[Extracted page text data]
····················

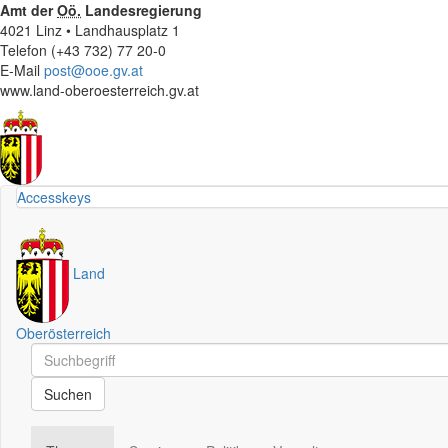
Amt der
Oö.
Landesregierung
4021 Linz • Landhausplatz 1
Telefon (+43 732) 77 20-0
E-Mail
post@ooe.gv.at
www.land-oberoesterreich.gv.at
Accesskeys
Land
Oberösterreich
Schnellsuche
Schnellsuche
Suchen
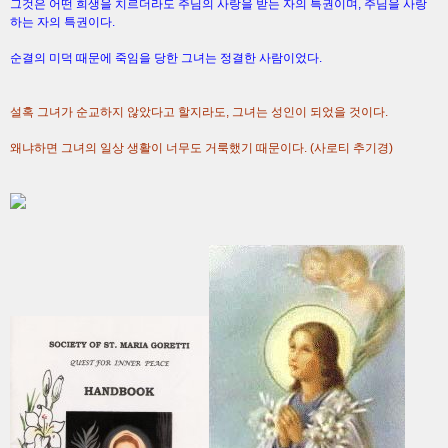
그것은 어떤 희생을 치르더라도 주님의 사랑을 받는 자의 특권이며, 주님을 사랑
하는 자의 특권이다.
순결의 미덕 때문에 죽임을 당한 그녀는 정결한 사람이었다.
설혹 그녀가 순교하지 않았다고 할지라도, 그녀는 성인이 되었을 것이다.
왜냐하면 그녀의 일상 생활이 너무도 거룩했기 때문이다. (사로티 추기경)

····················

◆ EXERCISE PROMPT ◆
Reproduce the text of the listing above, replacing "Schnellsuche" with "Volltextsuche" wherever it occurs and leaving everything else unchanged. Omit the pictures from your answer.

◆ RESPONSE AREA ◆
Amt der
Oö.
Landesregierung
4021 Linz • Landhausplatz 1
Telefon (+43 732) 77 20-0
E-Mail
post@ooe.gv.at
www.land-oberoesterreich.gv.at
Accesskeys
Land
Oberösterreich
Volltextsuche
Volltextsuche
Suchen
그것은 어떤 희생을 치르더라도 주님의 사랑을 받는 자의 특권이며, 주님을 사랑
하는 자의 특권이다.
순결의 미덕 때문에 죽임을 당한 그녀는 정결한 사람이었다.
설혹 그녀가 순교하지 않았다고 할지라도, 그녀는 성인이 되었을 것이다.
왜냐하면 그녀의 일상 생활이 너무도 거룩했기 때문이다. (사로티 추기경)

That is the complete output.